[PATCH v2 18/30] powerpc: Implement the new page table range API

Matthew Wilcox willy at infradead.org
Tue Feb 28 07:20:56 AEDT 2023


On Mon, Feb 27, 2023 at 07:45:08PM +0000, Christophe Leroy wrote:
> Hi,
> 
> Le 27/02/2023 à 18:57, Matthew Wilcox (Oracle) a écrit :
> > Add set_ptes(), update_mmu_cache_range() and flush_dcache_folio().
> > Change the PG_arch_1 (aka PG_dcache_dirty) flag from being per-page to
> > per-folio.
> > 
> > I'm unsure about my merging of flush_dcache_icache_hugepage() and
> > flush_dcache_icache_page() into flush_dcache_icache_folio() and subsequent
> > removal of flush_dcache_icache_phys().  Please review.
> 
> Not sure why you want to remove flush_dcache_icache_phys().

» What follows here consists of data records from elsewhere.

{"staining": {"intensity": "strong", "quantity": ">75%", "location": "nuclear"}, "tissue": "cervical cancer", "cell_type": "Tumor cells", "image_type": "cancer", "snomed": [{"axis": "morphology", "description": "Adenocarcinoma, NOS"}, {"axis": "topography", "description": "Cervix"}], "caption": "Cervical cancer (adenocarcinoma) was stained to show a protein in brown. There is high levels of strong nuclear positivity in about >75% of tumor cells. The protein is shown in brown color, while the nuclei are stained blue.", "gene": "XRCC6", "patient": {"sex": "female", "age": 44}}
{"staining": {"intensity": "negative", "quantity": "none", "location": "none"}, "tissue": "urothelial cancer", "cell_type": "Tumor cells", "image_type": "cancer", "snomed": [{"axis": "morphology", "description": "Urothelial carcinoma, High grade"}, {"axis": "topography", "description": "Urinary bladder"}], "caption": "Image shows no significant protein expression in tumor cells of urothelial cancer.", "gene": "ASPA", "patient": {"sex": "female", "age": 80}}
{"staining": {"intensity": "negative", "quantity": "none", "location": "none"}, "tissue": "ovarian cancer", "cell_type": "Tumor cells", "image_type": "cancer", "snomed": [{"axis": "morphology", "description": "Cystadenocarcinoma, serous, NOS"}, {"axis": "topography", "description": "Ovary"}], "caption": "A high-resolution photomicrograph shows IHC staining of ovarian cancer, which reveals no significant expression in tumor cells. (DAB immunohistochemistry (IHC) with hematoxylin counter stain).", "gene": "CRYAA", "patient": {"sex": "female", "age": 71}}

Well, I didn't, necessarily.  It's just that when I merged
flush_dcache_icache_hugepage() and flush_dcache_icache_page()
together, it was left with no callers.

> Allthough that's only feasible when address bus is not wider than 32 
> bits and cannot be done on BOOKE as you can't switch off MMU on BOOKE, 
> flush_dcache_icache_phys() allows to flush not mapped pages without 
> having to map them. So it is more efficient.

And it was just never done for the hugepage case?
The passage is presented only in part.